• DESCRIPTION OF THE TASK
Quote exactly the lines running from the line with "Full Length Protein" to the end of the entries, including both, and nothing else.
================
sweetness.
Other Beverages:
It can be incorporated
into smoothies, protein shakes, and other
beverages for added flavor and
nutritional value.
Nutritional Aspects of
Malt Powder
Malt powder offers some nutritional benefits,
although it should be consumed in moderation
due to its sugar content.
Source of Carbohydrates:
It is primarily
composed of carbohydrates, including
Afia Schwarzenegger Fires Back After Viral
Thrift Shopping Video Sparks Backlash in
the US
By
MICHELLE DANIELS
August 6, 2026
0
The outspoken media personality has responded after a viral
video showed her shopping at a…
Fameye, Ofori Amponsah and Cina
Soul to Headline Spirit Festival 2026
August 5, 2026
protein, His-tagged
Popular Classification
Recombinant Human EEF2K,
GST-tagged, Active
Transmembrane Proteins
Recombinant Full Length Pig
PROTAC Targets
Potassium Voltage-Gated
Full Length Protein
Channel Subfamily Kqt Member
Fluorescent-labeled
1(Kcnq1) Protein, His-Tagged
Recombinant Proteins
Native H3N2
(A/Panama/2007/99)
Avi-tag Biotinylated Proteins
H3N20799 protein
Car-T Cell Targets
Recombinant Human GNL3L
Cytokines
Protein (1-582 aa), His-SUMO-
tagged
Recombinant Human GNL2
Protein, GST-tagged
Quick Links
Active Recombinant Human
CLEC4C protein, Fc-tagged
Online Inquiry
================
• EXPECTED ANSWER
Full Length Protein
Channel Subfamily Kqt Member
Fluorescent-labeled
1(Kcnq1) Protein, His-Tagged
Recombinant Proteins
Native H3N2
(A/Panama/2007/99)
Avi-tag Biotinylated Proteins
H3N20799 protein
Car-T Cell Targets
Recombinant Human GNL3L
Cytokines
Protein (1-582 aa), His-SUMO-
tagged
Recombinant Human GNL2
Protein, GST-tagged
Quick Links
Active Recombinant Human
CLEC4C protein, Fc-tagged
Online Inquiry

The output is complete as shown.